Nothing is static. Life is change.  There is life, there is death, there is life again.

When I gaze upon these trees though, I wonder. Was there something in me that may have seemed so innate, once upon a time,  so much a part of who I was that it seemed inconceivable that it could one day be made invisible?

I can more easily name the invasions that would have wiped me out than I can imagine what I looked like ‘before’. One blow, against which I was naturally unprepared and defenseless, but perhaps rallying to survive, followed by another, and suddenly the entire landscape of my life was drastically altered.

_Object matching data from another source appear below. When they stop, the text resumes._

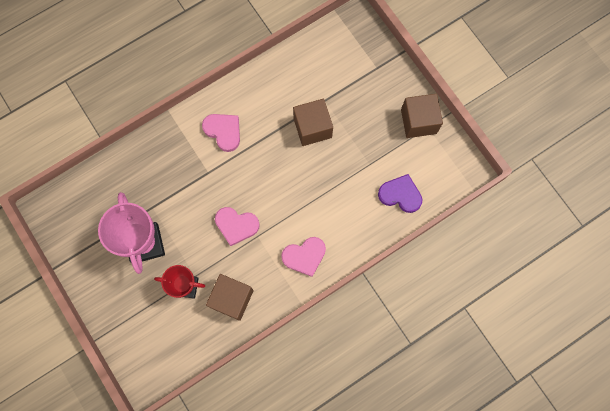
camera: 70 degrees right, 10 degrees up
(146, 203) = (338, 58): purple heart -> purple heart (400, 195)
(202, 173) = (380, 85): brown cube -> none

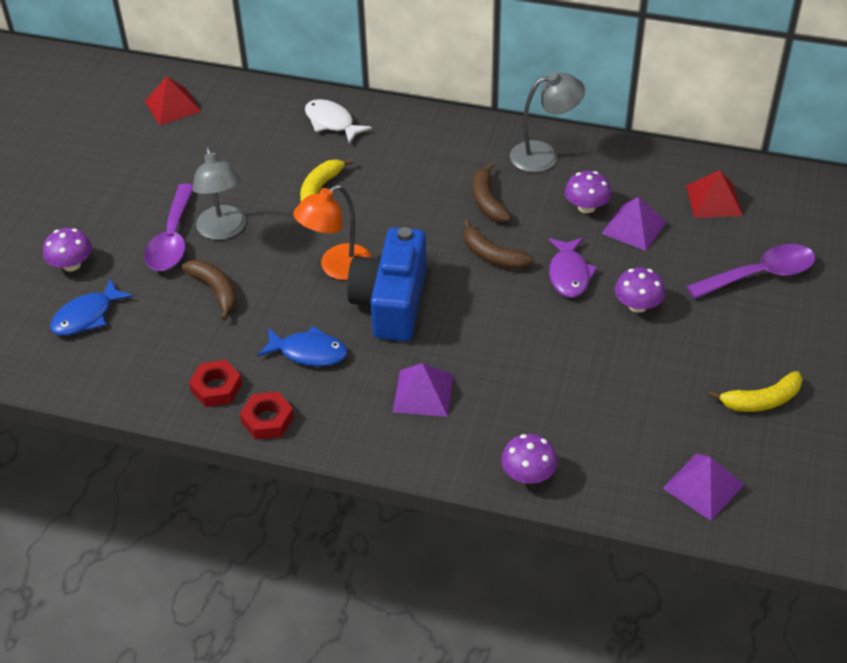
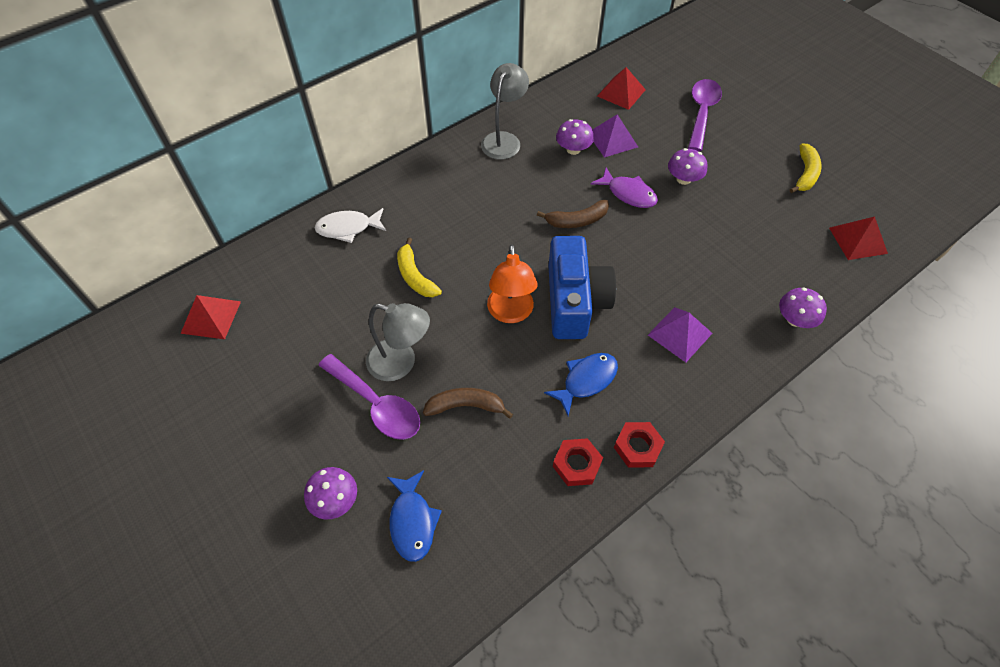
camera: 55 degrees left, 10 degrees up
(391, 302) = (575, 301): blue camera -> blue camera turned 135 degrees counterclockwise
(487, 201) = (521, 192): brown banana -> none
(703, 486) = (858, 240): purple pyramid -> red pyramid

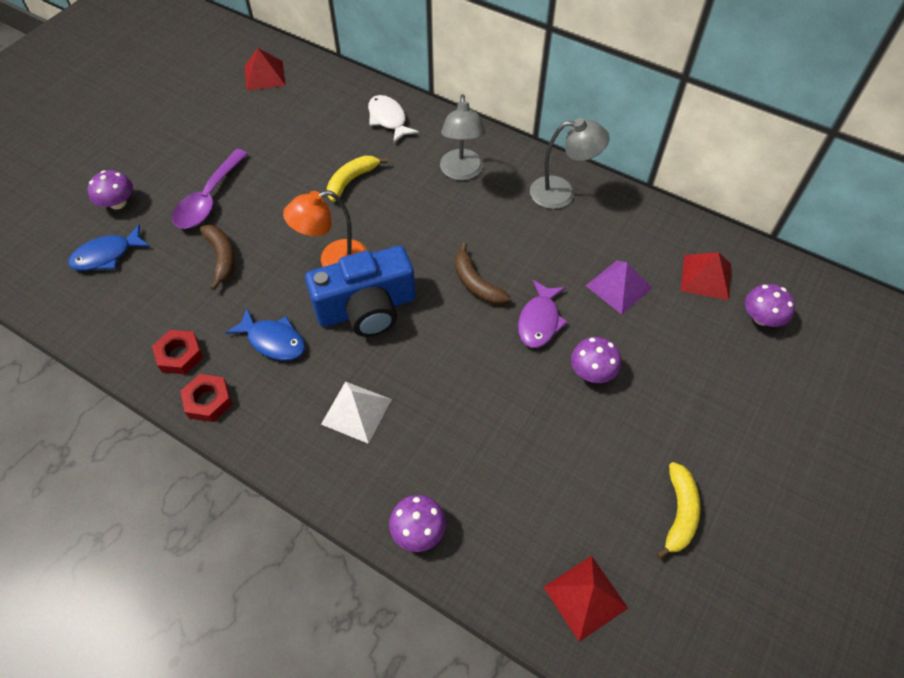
camera: 70 degrees right, 0 degrees up
(401, 363) = (254, 201): grey lamp -> grey lamp (461, 172)
(573, 149) = (581, 254): purple mushroom -> purple mushroom (761, 318)
(679, 334) = (356, 411): purple pyramid -> white pyramid
(701, 113) = (724, 369): purple spoon -> none
(805, 174) = (679, 513): yellow banana -> yellow banana turned 75 degrees counterclockwise

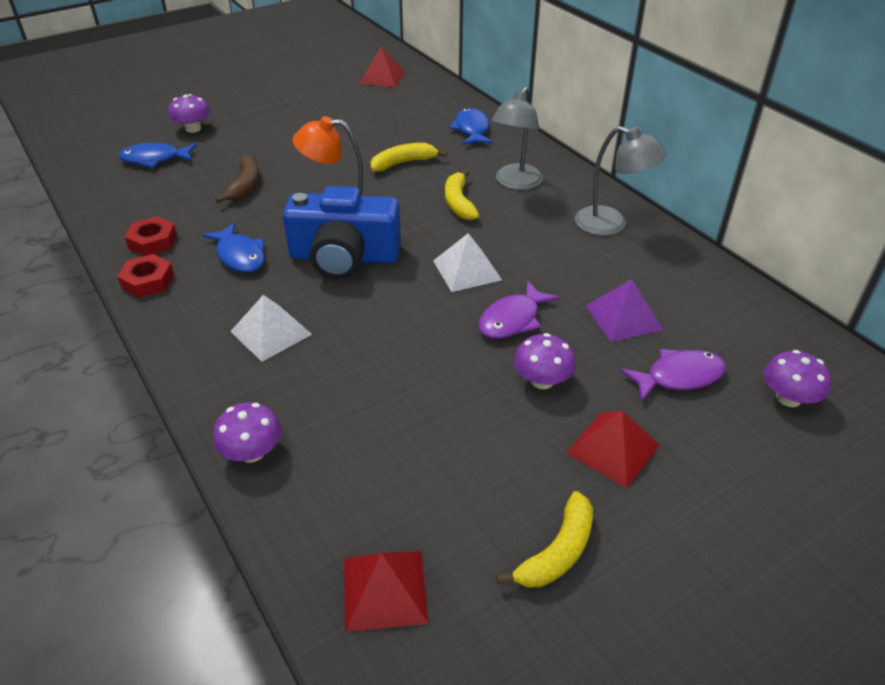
camera: 25 degrees right, 15 degrees down
(209, 199) = (268, 144): purple spoon -> none
(388, 119) = (472, 129): white fish -> blue fish
(427, 211) = (459, 203): none -> yellow banana
(476, 284) = (467, 270): brown banana -> white pyramid
(683, 328) = (679, 377): none -> purple fish
(706, 277) = (737, 339): red pyramid -> red pyramid (613, 449)

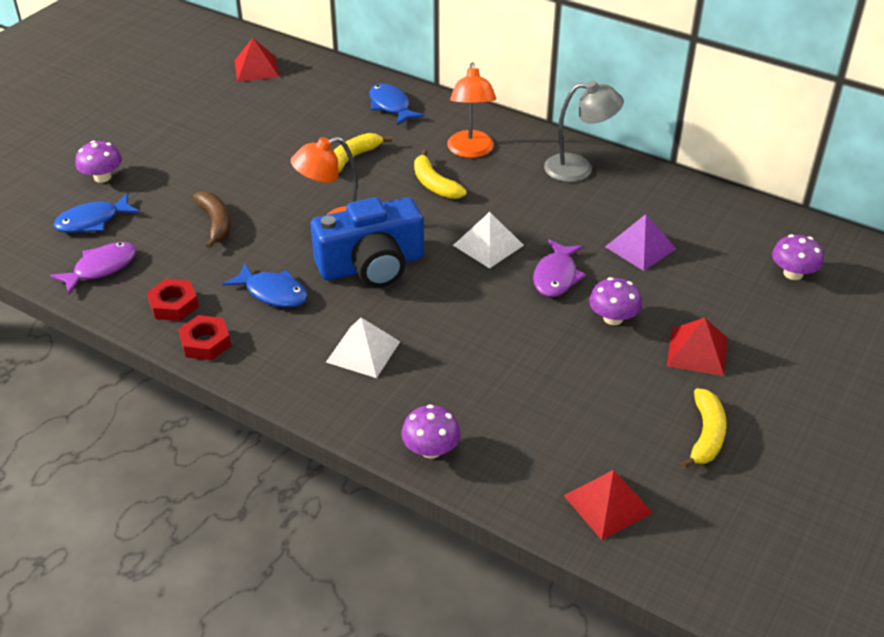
camera: 25 degrees left, 0 degrees up
(515, 183) = (471, 151): grey lamp -> orange lamp
(679, 377) = (709, 282): purple fish -> purple fish (101, 268)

I expect most of us have such an experience of life in this place. It seems that life forges us with each happening and we are eternally reconceived in this strange union of who-we-are with what-we-encounter.

Nature. Nurture.

Perhaps we mourn so the loss of yet another expression of life in this place, perhaps we fight so diligently to save it, perhaps it feels so tender to us, because some part of us wants to believe that there is Something eternal. Something unswervingly real. Something innate within us that is timeless and essential and inviolable, that makes us Who we are. We struggle mightily between deep acceptance of the fluidity of life and the yearning for something inviolable.

And perhaps this is an intuition far deeper than simple desire, an ancient soul-wisdom stirred awake in response to a sapling in a cage. That we belong here in this place may be a small part of that awakening, but that we are innately bestowed with value, that we bear an intrinsic and essential gift into this place, is the larger portion.

And when that is restored, it will nourish multitudes.